• [EXERCISE OBJECTIVE]
Count the lines in the data that contain the string "value", matching case exactly, and reply with only the number.

• [THE RECORDS]
───

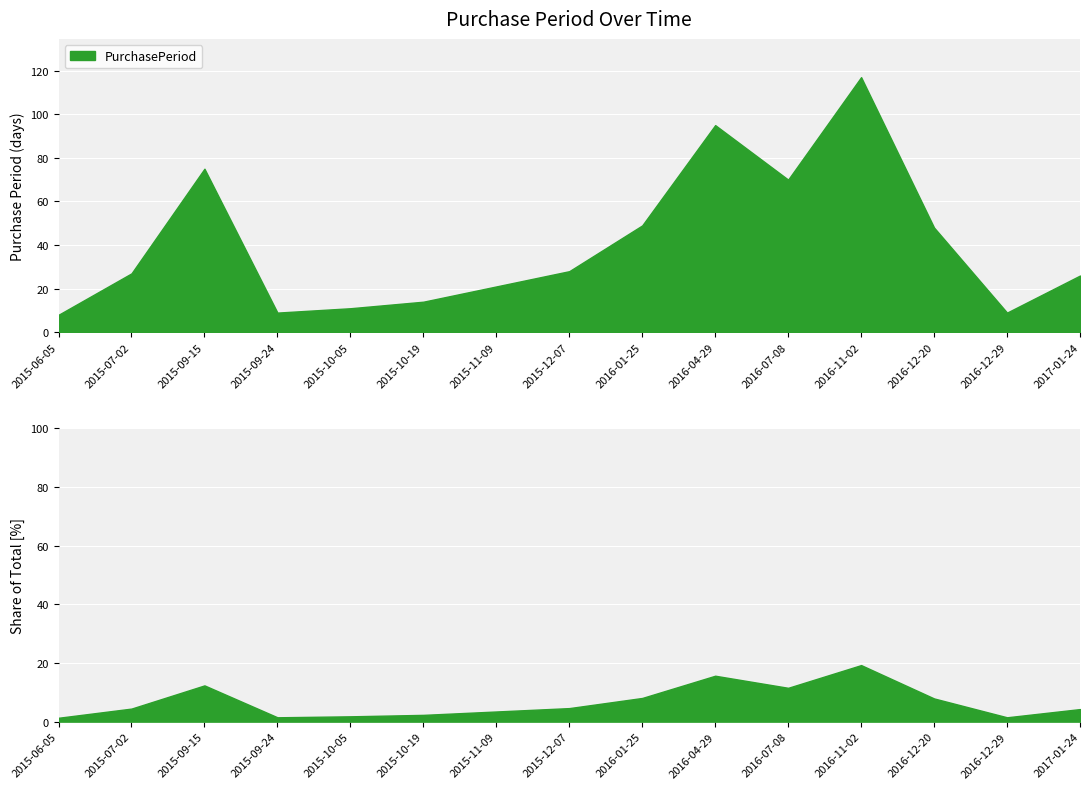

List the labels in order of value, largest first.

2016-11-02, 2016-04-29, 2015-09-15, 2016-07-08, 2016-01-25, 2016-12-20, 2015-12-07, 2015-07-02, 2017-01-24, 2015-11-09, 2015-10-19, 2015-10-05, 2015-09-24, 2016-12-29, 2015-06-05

───

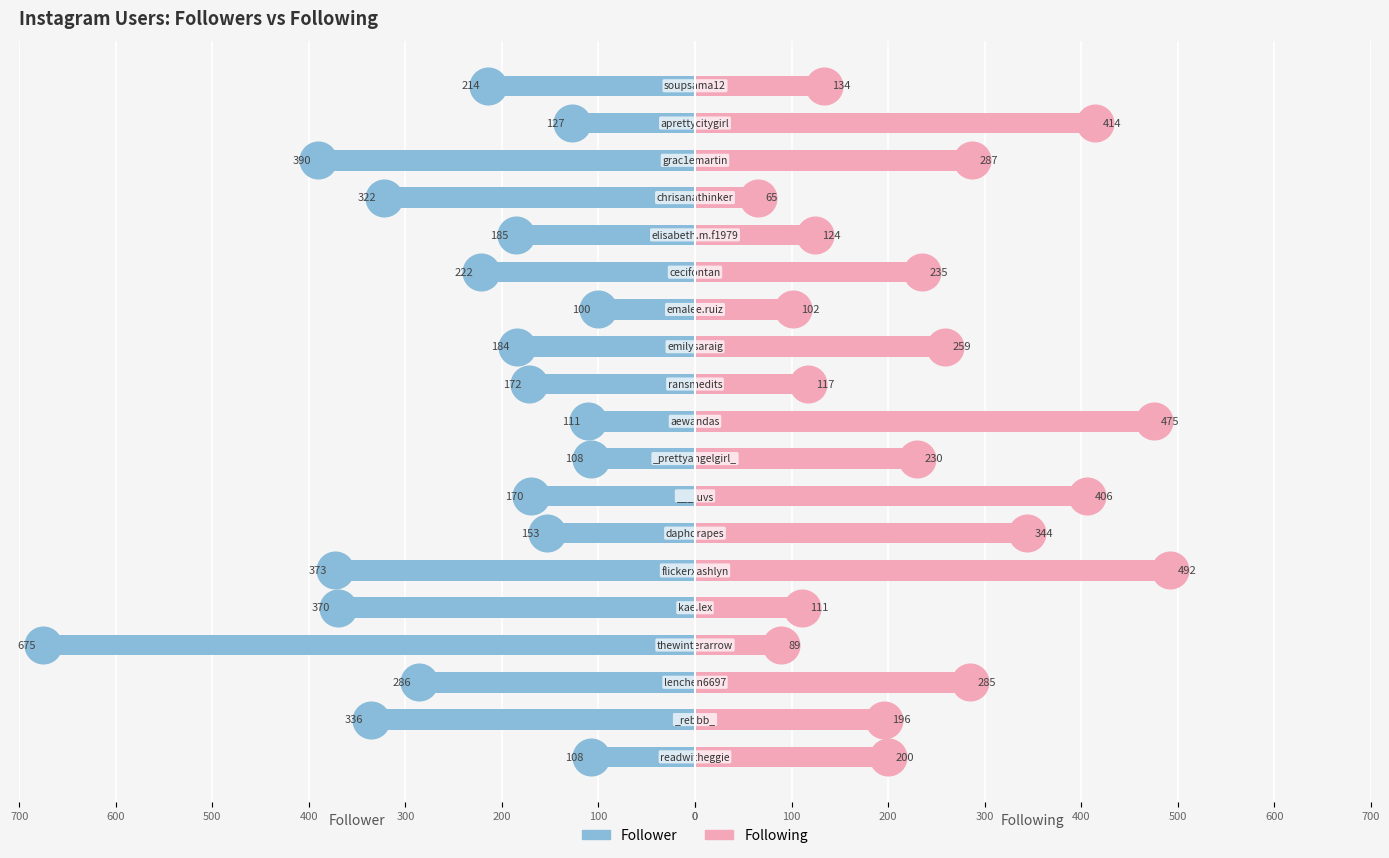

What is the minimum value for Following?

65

───

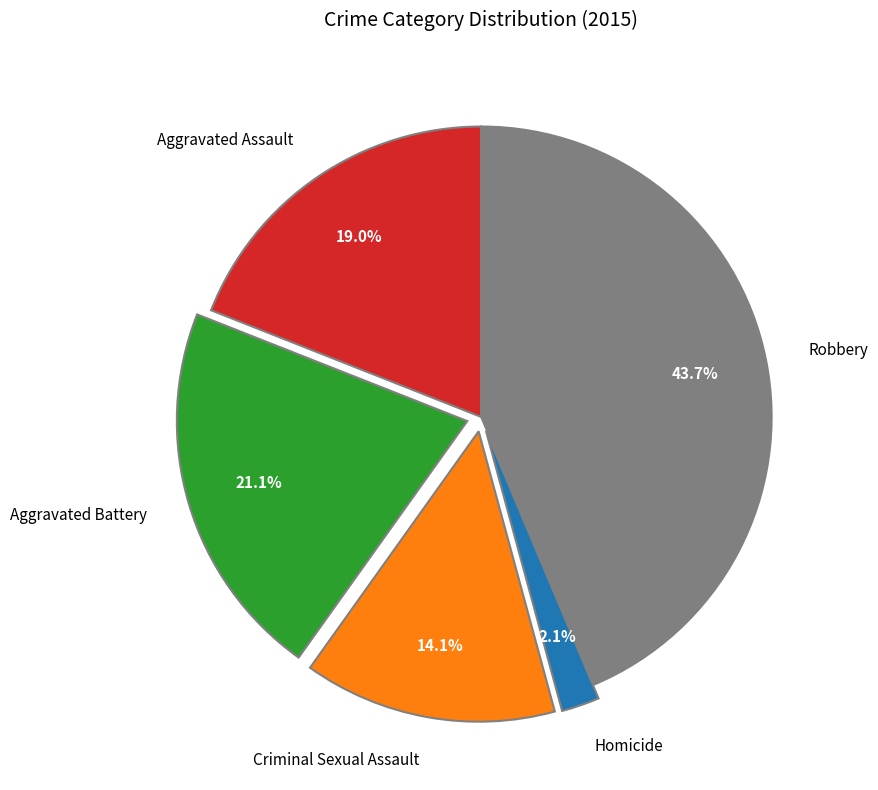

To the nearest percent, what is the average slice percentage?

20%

───

• [PROBLEM SOLUTION]
2